Saturday, March 19, 2011

Ukraine - The Ukrainian "Michelangelo”


Western Ukraine is the homeland of one of the most profound and intriguing altar sculptors of the 18th century – the famous artist known as Master Johann Pinzel (1751 – 1770s). Master Pinzel, whose real name remains a mystery, is most known as the founder of “Lviv Rococo” style in art and the author of beautiful altars and sculptures he made in Buchach and Horodenka. The famous sculptor, was rightfully named the ‘Ukrainian Da Vinci Code.’ “Mysterious” he is, in a very literal meaning of this word. We do not know where the sculptor was born, where he was trained, to which lands he traveled, where and when he died. We do not even know for sure how to spell correctly his first and middle name. The Polish spelling gives us “Jan Jerzy” (pronounced yan yezhi); the German spelling suggests “Johann Georg.” But if he was of Ukrainian descent he could have been “Ivan.” Pinzel is all we have for certain. And his amazing sculptures which can be seen on the facade of the Cathedral of St Jura (George) in the city of Lviv, in the Museum of the Sacral Arts, in the Art Museum of the city of Ternopil, and in the town of Buchach. We know that Pinzel’s art flourished in the mid-eighteenth century and that he must have died in the 1770s. We know that he decorated with his sculptures churches and city halls in the towns and villages of Monastyryska, Horodenka, Hodovytsya, Pidkamin and Zolochev. We know that he worked mostly in Buchach in the 1740s and 1750s, and spent the final years of his life in Lviv. We know that he created sculpture for the City Hall in Buchach for both Catholic and Orthodox churches.
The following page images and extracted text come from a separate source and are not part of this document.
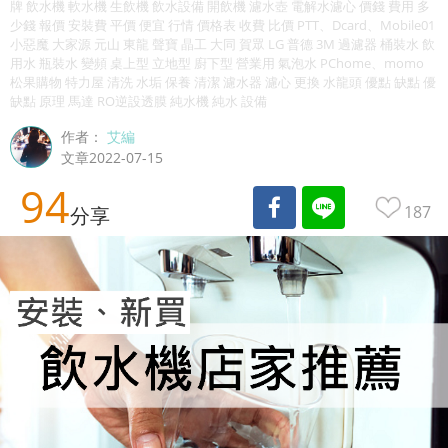
牌 飲水機 軟水機 生飲機 飲水設備 開飲機 濾水壺 電解水濾心 價錢 費用 多
少錢 報價 安裝費 平價 便宜 行情 價格表 收費 比價 PTT、Dcard、Mobile01
小惡魔 大家源 元山 東龍 聲寶 晶工 大同 賀眾 LG 普德 3M 過濾器 桶裝水 飲
用水 瓶裝水 變頻 桌上型 立地型 廚下型 營業用 氣泡水 PChome、momo
松果購物 特力屋 清洗 水垢 保養 清潔 濾水器 濾心 更換 水龍頭 優點 缺點 優
缺點 原理 馬達 RO逆設透膜 純水機 純水 設備
作者：
艾編
文章2022-07-15
94
187
分享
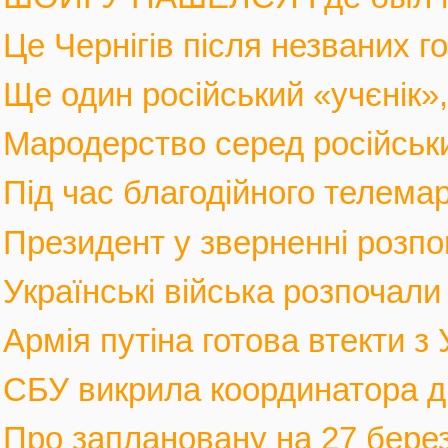
Це Чернігів після незваних го
Ще один російський «учєнік», 
Мародерство серед російських
Під час благодійного телемар
Президент у зверненні розпов
Українські війська розпочали 
Армія путіна готова втекти з У
СБУ викрила координатора див
Про заплановану на 27 березн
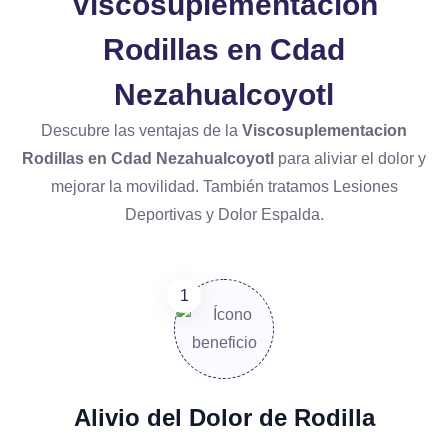
Viscosuplementacion
Rodillas en Cdad
Nezahualcoyotl
Descubre las ventajas de la
Viscosuplementacion
Rodillas en Cdad Nezahualcoyotl
para aliviar el dolor y
mejorar la movilidad. También tratamos Lesiones
Deportivas y Dolor Espalda.
Alivio del Dolor de Rodilla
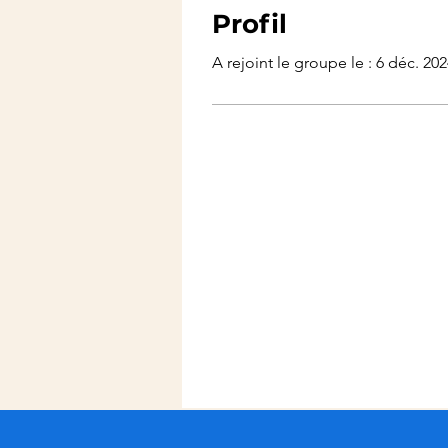
Profil
A rejoint le groupe le : 6 déc. 20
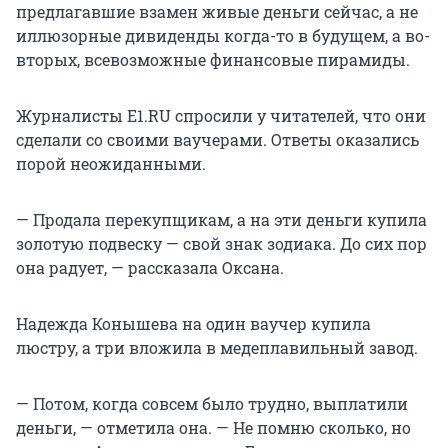
предлагавшие взамен живые деньги сейчас, а не
иллюзорные дивиденды когда-то в будущем, а во-
вторых, всевозможные финансовые пирамиды.
Журналисты E1.RU спросили у читателей, что они
сделали со своими ваучерами. Ответы оказались
порой неожиданными.
— Продала перекупщикам, а на эти деньги купила
золотую подвеску — свой знак зодиака. До сих пор
она радует, — рассказала Оксана.
Надежда Конышева на один ваучер купила
люстру, а три вложила в медеплавильный завод.
— Потом, когда совсем было трудно, выплатили
деньги, — отметила она. — Не помню сколько, но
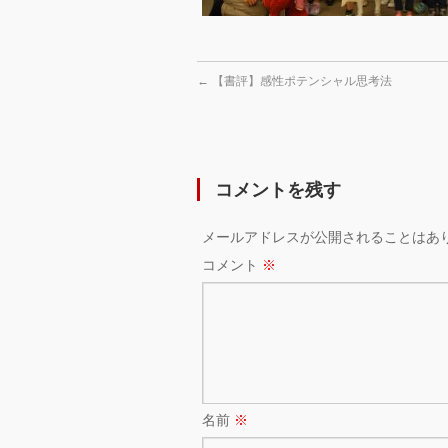
←
【書評】感性ポテンシャル思考法
コメントを残す
メールアドレスが公開されることはあ
コメント
※
名前
※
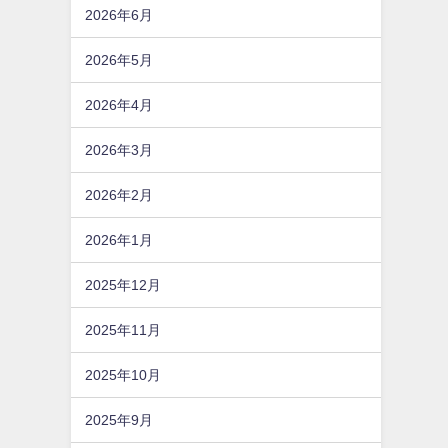
2026年6月
2026年5月
2026年4月
2026年3月
2026年2月
2026年1月
2025年12月
2025年11月
2025年10月
2025年9月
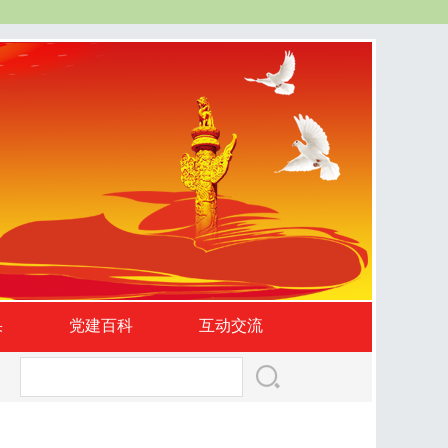
果
党建百科
互动交流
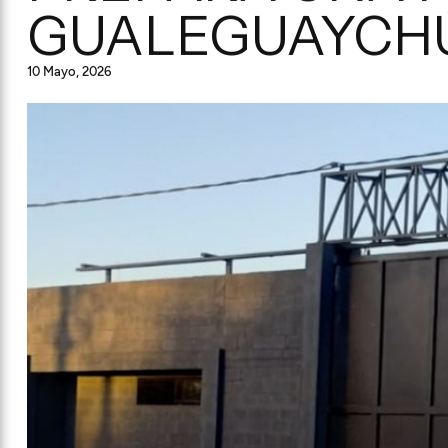
GUALEGUAYCH
10 Mayo, 2026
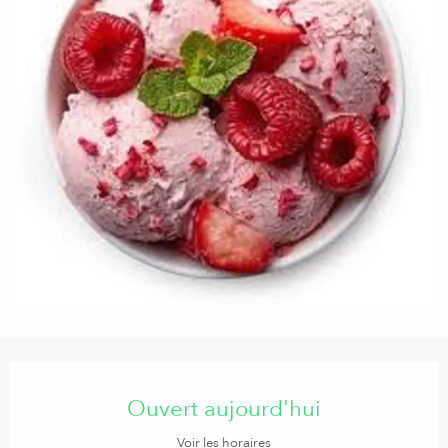
Ouverture et coordonnées
Ouvert aujourd'hui
Voir les horaires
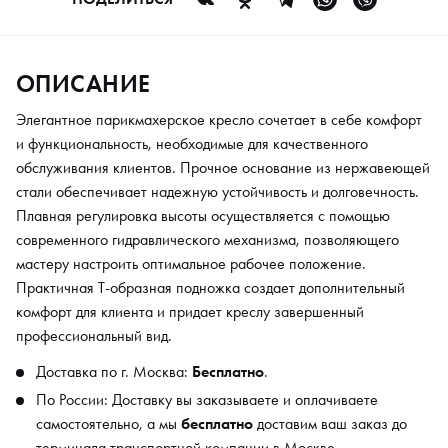
Доставка по г. Москва:
Бесплатно
.
По России: Доставку вы заказываете и оплачиваете
самостоятельно, а мы
бесплатно
доставим ваш заказ до
ОПИСАНИЕ
терминала транспортной компании в Москве.
Элегантное парикмахерское кресло сочетает в себе комфорт
Cлужба поддержки (с 9:00 до 21:00 по Мск, без выходных):
+7
и функциональность, необходимые для качественного
(495) 139 64 28
обслуживания клиентов. Прочное основание из нержавеющей
* Цветовой оттенок товара может отличаться от
стали обеспечивает надежную устойчивость и долговечность.
представленного на фотографии, в том числе это зависит и от
Плавная регулировка высоты осуществляется с помощью
настроек монитора вашего компьютера.
современного гидравлического механизма, позволяющего
мастеру настроить оптимальное рабочее положение.
Практичная Т-образная подножка создает дополнительный
комфорт для клиента и придает креслу завершенный
профессиональный вид.
Доставка по г. Москва:
Бесплатно
.
По России: Доставку вы заказываете и оплачиваете
самостоятельно, а мы
бесплатно
доставим ваш заказ до
терминала транспортной компании в Москве.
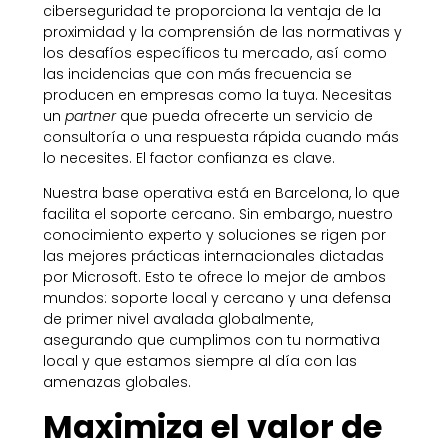
ciberseguridad te proporciona la ventaja de la
proximidad y la comprensión de las normativas y
los desafíos específicos tu mercado, así como
las incidencias que con más frecuencia se
producen en empresas como la tuya. Necesitas
un
partner
que pueda ofrecerte un servicio de
consultoría o una respuesta rápida cuando más
lo necesites. El factor confianza es clave.
Nuestra base operativa está en Barcelona, lo que
facilita el soporte cercano. Sin embargo, nuestro
conocimiento experto y soluciones se rigen por
las mejores prácticas internacionales dictadas
por Microsoft. Esto te ofrece lo mejor de ambos
mundos: soporte local y cercano y una defensa
de primer nivel avalada globalmente,
asegurando que cumplimos con tu normativa
local y que estamos siempre al día con las
amenazas globales.
Maximiza el valor de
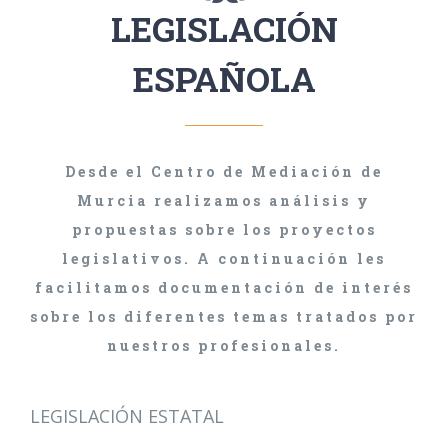
LEGISLACIÓN
ESPAÑOLA
Desde el Centro de Mediación de
Murcia realizamos análisis y
propuestas sobre los proyectos
legislativos. A continuación les
facilitamos documentación de interés
sobre los diferentes temas tratados por
nuestros profesionales.
LEGISLACIÓN ESTATAL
Pinzel’s works are so original that they do not fit any art trend of the eighteenth century and no other sculptor of his time can be found who would rival the power of his images. They are distant echoes of High Baroque in Pinzel’s works, and at the same time they look like precursors of the twentieth-century art movement of Expressionism. Pinzel produced a series of works of unrivalled virtuosity, completely emancipated from the material in which they were created — plasterwork, stone and wood. Pinzel’s characteristic formula of sculpture can be described as throwing the draperies into a violent turmoil, the complicated and broken involutions of which are not rationally explained by the figure’s real bodily movement but seem paroxysmally informed by the miracle itself. The stamps depicting the paintings of Pinzel, namely ‘Mother of God” and ‘The Angel’ were released in Ukraine to commemorate this great Artist. Michael sent me this FDC.